European Voice in the ‘Middle East Quartet’ to Project the EU’s Visibility and Global Influence

Written by | Monday, August 26th, 2013
Dr. Usmanov Sardor

The Middle East peace process (MEPP) has become a specific barometer to measure different dimensions of European influence and the EU’s ambition to be seen more as a ‘global actor’. Since 2002, the European Union has played an active part in the practice of third-party mediation in the MEPP within the so-called the Middle East Quartet. Nevertheless, though the Quartet is regarded as an indispensable forum for EU’s extensive political involvement in the MEPP, being a member formally on a par with the US, Russia and the UN, there is no consensus about qualitative dimensions of EU’s role and influence. For some observers, the inclusion of the EU within the Quartet was an acknowledgement of its growing political role in the peace process as well as of the legitimacy of its involvement as a major contributor to Palestinian institution building.

For other analysts and practitioners of mediation, even though the Quartet formally implied a dramatic departure from past U.S. peacemaking approaches, until today there has been an implicit “division of labour” within it. According to this division, the US invariably dominates the political agenda relegating the European ‘voice’ and ‘visibility’ to subordinate positions. A prominent insider, the former Quartet envoy James Wolfensohn, admitted that there “was never a desire on the part of the Americans to give up control of the negotiations”. This line of thinking is also shared by the Arab League Chief, Amr Mousa, who metaphorically named this foursome as the “quartet sans trois”.

At the same time, any analysis of EU’s current and perspective role should be based on a realistic assessment of its constraints and opportunities. It should also take into consideration the positions of other Quartet players as well as the local contending parties – Israel and the Palestinian Authority. Although the EU’s quest for specific autonomy from the US actions was formalised with the accession to the Quartet, it would currently be rather unrealistic to expect for the EU to assume a greater role than the United States in implementing the two-state solution.

To a large extent, a more influential European role in the Quartet is inter alia a function of the willingness of Israel and the United States to accept such an enhanced role. One of the most frequent concepts used by the Israelis in their discourse concerning the EU is the so-called ‘balanced policy approach’ attributed to a number of historical, demographic and political factors present in the European landscape. An identical expectation of ‘even-handedness’ is also manifested by the Palestinian negotiators with regard to EU’s role and actions in the peace process.
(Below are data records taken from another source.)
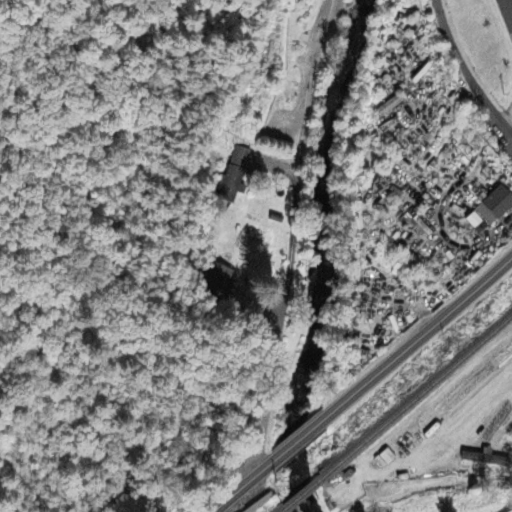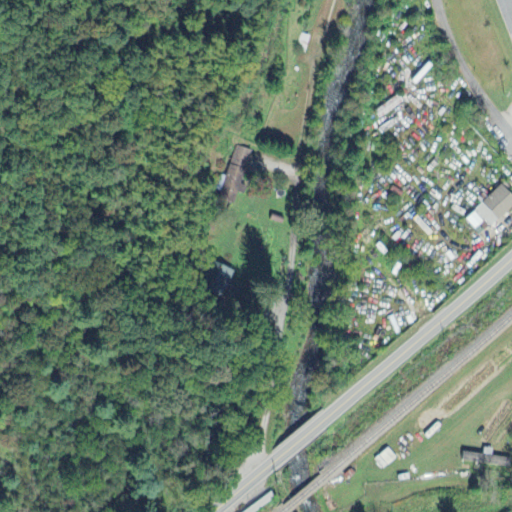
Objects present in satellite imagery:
road: (467, 72)
building: (236, 177)
building: (492, 210)
building: (214, 279)
road: (281, 323)
road: (421, 333)
railway: (421, 392)
road: (299, 436)
building: (386, 460)
road: (238, 486)
railway: (307, 492)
Another significant factor accounting for (non-)acceptance by Israel of European conceptual vision of the two-state solution in terms of strategy and tactics is the former’s own diplomatic approach. While the EU has favoured, due to its multilateral institutional architecture, a multilateral approach to the peace process, Israel has on multiple occasions preferred discussion of key issues on a bilateral basis. Nevertheless, a deeper analysis into the past European initiatives and contribution to regular practices and policies of the Quartet indicates that the EU’s role is more than a sum of assumed pressures exerted on the local parties or opportune transitions from one stage to another as envisaged by the Roadmap.
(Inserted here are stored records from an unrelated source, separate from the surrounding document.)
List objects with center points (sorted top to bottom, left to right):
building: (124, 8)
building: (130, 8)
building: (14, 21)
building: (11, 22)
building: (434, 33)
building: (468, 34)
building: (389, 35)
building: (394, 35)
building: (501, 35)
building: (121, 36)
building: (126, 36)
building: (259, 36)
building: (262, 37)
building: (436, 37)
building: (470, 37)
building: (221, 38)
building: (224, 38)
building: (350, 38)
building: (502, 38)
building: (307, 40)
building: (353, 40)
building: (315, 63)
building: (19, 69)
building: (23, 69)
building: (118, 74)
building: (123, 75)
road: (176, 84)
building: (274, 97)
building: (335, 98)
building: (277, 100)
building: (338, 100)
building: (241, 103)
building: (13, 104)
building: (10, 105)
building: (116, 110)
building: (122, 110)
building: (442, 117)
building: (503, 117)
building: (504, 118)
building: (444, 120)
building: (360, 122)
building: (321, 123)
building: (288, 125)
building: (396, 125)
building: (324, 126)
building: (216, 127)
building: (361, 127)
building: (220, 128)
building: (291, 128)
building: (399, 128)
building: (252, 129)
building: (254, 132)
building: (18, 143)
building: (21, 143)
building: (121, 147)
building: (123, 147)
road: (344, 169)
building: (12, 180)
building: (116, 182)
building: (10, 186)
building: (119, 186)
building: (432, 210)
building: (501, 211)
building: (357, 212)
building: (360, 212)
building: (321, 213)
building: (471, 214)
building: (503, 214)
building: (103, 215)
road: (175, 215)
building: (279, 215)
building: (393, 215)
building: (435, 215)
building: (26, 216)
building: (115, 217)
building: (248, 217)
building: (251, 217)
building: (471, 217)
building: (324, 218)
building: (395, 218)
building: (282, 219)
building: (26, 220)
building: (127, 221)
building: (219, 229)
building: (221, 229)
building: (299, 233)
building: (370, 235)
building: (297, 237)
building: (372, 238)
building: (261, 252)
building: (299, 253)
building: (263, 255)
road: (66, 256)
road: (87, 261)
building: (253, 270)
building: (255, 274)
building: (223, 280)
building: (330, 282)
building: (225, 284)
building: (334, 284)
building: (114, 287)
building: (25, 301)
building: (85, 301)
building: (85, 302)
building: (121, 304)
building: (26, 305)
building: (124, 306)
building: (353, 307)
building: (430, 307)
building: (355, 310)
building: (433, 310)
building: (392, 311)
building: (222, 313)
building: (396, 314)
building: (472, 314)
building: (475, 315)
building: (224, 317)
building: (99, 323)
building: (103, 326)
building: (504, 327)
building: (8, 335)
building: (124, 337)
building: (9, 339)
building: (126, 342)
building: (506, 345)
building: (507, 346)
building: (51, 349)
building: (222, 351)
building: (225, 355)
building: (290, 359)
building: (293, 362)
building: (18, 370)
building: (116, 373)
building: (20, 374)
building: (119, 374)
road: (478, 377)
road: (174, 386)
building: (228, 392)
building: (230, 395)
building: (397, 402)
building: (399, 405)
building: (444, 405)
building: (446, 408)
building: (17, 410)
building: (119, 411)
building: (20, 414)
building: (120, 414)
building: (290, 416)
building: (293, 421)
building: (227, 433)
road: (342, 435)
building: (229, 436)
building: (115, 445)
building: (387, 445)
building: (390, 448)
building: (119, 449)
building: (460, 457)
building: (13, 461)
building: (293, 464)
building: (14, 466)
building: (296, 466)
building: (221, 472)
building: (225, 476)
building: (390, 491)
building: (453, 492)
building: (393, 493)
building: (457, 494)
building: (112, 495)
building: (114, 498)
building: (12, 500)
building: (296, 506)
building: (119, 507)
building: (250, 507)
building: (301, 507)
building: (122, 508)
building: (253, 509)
First of all, the Quartet as an international mechanism reflects one of the fundamental principles of EU foreign and security policy – multilateralism. The Quartet membership has facilitated the EU’s access to key policy-makers in the US and Russian governments, the United Nations, as well as within the region itself. Thus, this allows the EU to act as a ‘serious player’, and not only as a ‘payer’, and operate as part of this ‘machinery for mutual influence’ – the Quartet.

Secondly, the EU has become a key initiator and contributor to the idea of the Quartet’s reaching to Israel’s and Palestine’s neighbours and the regional parties, which is now effectively a Quartet policy. For instance, the Quartet issued a statement in 2007 that it “agreed to meet in the region with members of the Arab League to follow up on the Arab Peace Initiative and efforts to advance the regional track”. The Quartet’s commitment to a broader regional involvement is consistent with EU’s longstanding conceptual vision of a comprehensive and inclusive settlement of the Arab-Israeli conflict.

Thirdly, in terms of the peace process, the above-mentioned parameters of EU’s external ‘actorness’ are complemented by a number of internal factors within the EU. Former practices of pursuing disparate national agendas by EU member states are increasingly replaced by their commitment to cooperation. France and the UK intensively deepen their foreign policy actions within the EU institutions, while Germany, according to German Foreign Ministry, has been actively promoting its Middle East policy within “Europe’s own policy for the region”. These and other developments encourage most observers to speak of EU’s external and internal legal formal competence to act within the framework of the Quartet.

Though it is difficult to measure the weight of any Quartet actor relative to the others and the real extent to which the EU and the US are aligning their differences behind the scenes, the Quartet is an essential forum for the projection and enhancement of European visibility and influence. We can regard it as a potential arena, in which the Europeans could make contemporary and perspective efforts to implement their multilateral vision of a comprehensive Arab-Israeli peace. The EU should pursue its Quartet membership with more dynamism by focusing on more coordination with all the other Quartet actors as well as by sustaining the approaches that are accepted by the local parties.